An archived study of the second book of Lewis' theological science fiction Space Trilogy.

Perelandra Movie thread

Postby Stanley Anderson » 30 Oct 2004, 18:42

I thought I would start this as a separate thread independent of the chapter study threads to act as a sort of ongoing one (if it proves to be at all popular).

I'm not sure how I see this going, but I was just thinking that ideas about how such a book would be filmed would be interesting, since it is not your typical plot-oriented action-packed story. As we go along in the study, we might comment on how certain things could be filmed or various aspects gotten across visually or by dialogue or whatever -- where special effects would be most needed (or even least desireable).

In connection with the second chapter's inclusion of Ransom's return and the sudden chop off at the end of the book, I think close adherence to this aspect could be very effective. I can see the lid of the return coffin closing down on Ransom as the viewer sees from Ransom's point of view the red flowers trickle down over him before the lid covers him completly. The screen goes black as the cracks close up and the credits begin.

-=-=-

* [Work instructions]
• A. In the Perelandra movie thread post, what does the poster picture the viewer seeing from Ransom's point of view as the coffin lid closes?
• B. Say whether each statement agrees with the Perelandra movie thread post, and quote the words of the post that decide it.
(i) The post was made on 30 Oct 2004.
(ii) The poster calls the book a typical plot-oriented action-packed story.
(iii) The poster meant this thread to be one of the chapter study threads.
• C. Carry on the Perelandra movie thread post from its last sentence.

* [Entries provided]
-=-=-

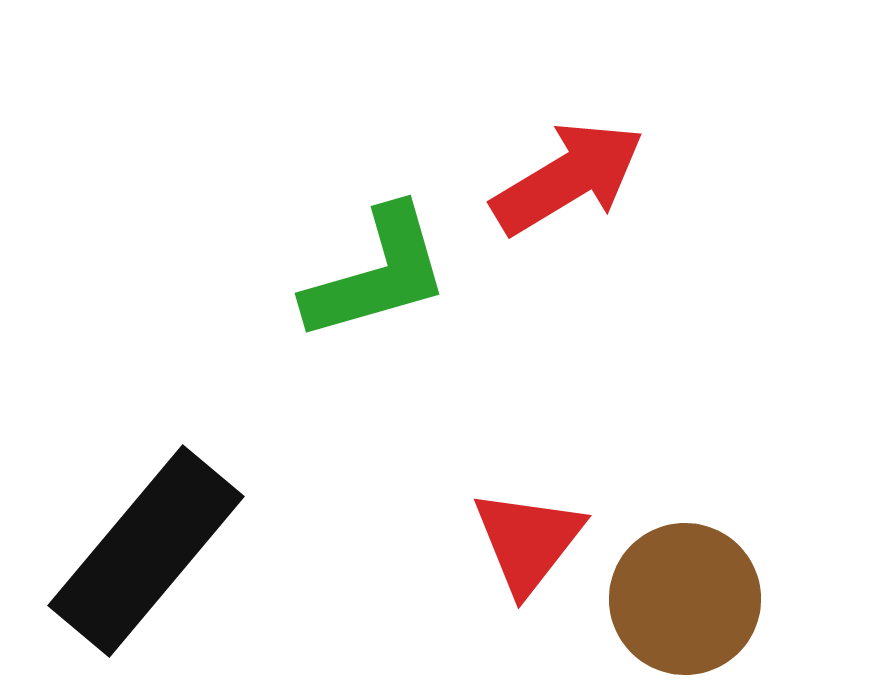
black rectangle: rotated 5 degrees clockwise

-=-=-

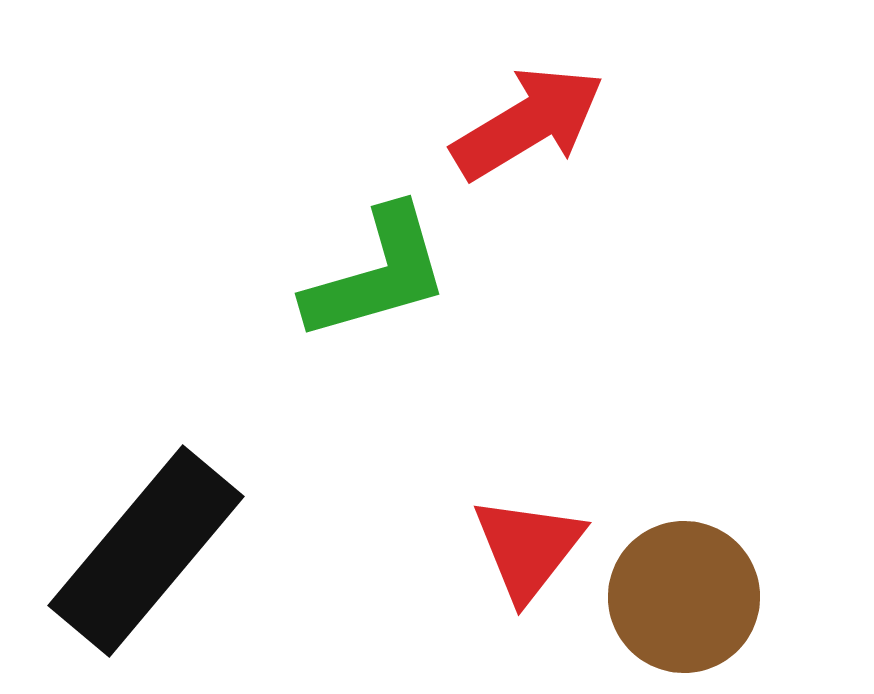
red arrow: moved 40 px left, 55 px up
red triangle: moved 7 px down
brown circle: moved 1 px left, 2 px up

-=-=-

* [Expected answers]
• A. Red flowers trickling down over Ransom before the lid covers him completely.

• B.
(i) Yes: "30 Oct 2004, 18:42"
(ii) No: "it is not your typical plot-oriented action-packed story"
(iii) No: "a separate thread independent of the chapter study threads"

• C.
Now what would the soundtrack music be like? One of the things I didn't like about Shore's soundtrack to LotR (ok, ok, there were some nice parts in there) was that it was soooo conventional. You could almost predict when the Carmina Burana-like voices would come in or guess exactly how the battle music would sound. I wanted something more other worldly or un-John Williams-ish (not that I don't like Williams of course), not sure exactly, just more unexpected.

Well, those are some initial comments. I think K posted his idea for the opening a while back. It was an interesting idea, but I wouldn't want to miss the opening chapter with its necessary (in my opinion) buildup of tension as Lewis walks to Ransom's house. A flashback could occur after the opening K suggests perhaps. Again, not sure.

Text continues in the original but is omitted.